La vera causa, sta nella «perdita del senso del peccato», e questo spinge la Penitenzieria a cercare rimedi pastorali. Innanzitutto la formazione dei confessori, che devono avere «prudenza, pazienza, saggezza e mitezza». Non c’è una regola che valga per tutte le situazione e il sacerdote deve partire dalla «libertà» del fedele.

«La confessione deve essere spontanea – raccomanda mons. Girotti -. Se si intravede che il penitente vorrebbe dire di più ma non riesce lo si può aiutare con domande, sempre con tatto e nel rispetto della privacy: bisogna accoglierlo, ridargli la pace e fargli riavere la gioia di vivere, nella consapevolezza della misericordia di Dio».

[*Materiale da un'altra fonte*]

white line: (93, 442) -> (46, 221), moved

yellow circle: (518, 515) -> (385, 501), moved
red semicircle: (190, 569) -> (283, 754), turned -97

Le penitenze devono essere pertinenti al peccato e valutare la situazione del fedele: mai metterlo in difficoltà. Per esempio la penitenza per chi ruba o non paga le tasse deve bilanciare l’esigenza di restituire in qualche modo ai singoli o alla società ciò che si è sottratto, con quella di non mettere il penitente in condizione di essere individuato. Per chi ha commesso o praticato un aborto si tratta di individuare atti in favore della vita, come opere di beneficenza o aiuto a chi soffre.

La confessione collettiva invece, precisa il reggente, è ammessa solo in casi particolari, per esempio per l’afflusso di molti fedeli in caso di celebrazioni particolari. Ma il confessore è un po’ uno psicologo dell’anima? «No davvero – rimarca mons. Girotti – la psicologia è portata a giustificare e cercare attenuanti, mentre il senso di colpa resta». E per convincere i cattolici del valore di questo sacramento bisogna far leva sul «desiderio di comunione con Dio, che può avere solo chi ha la coscienza tranquilla».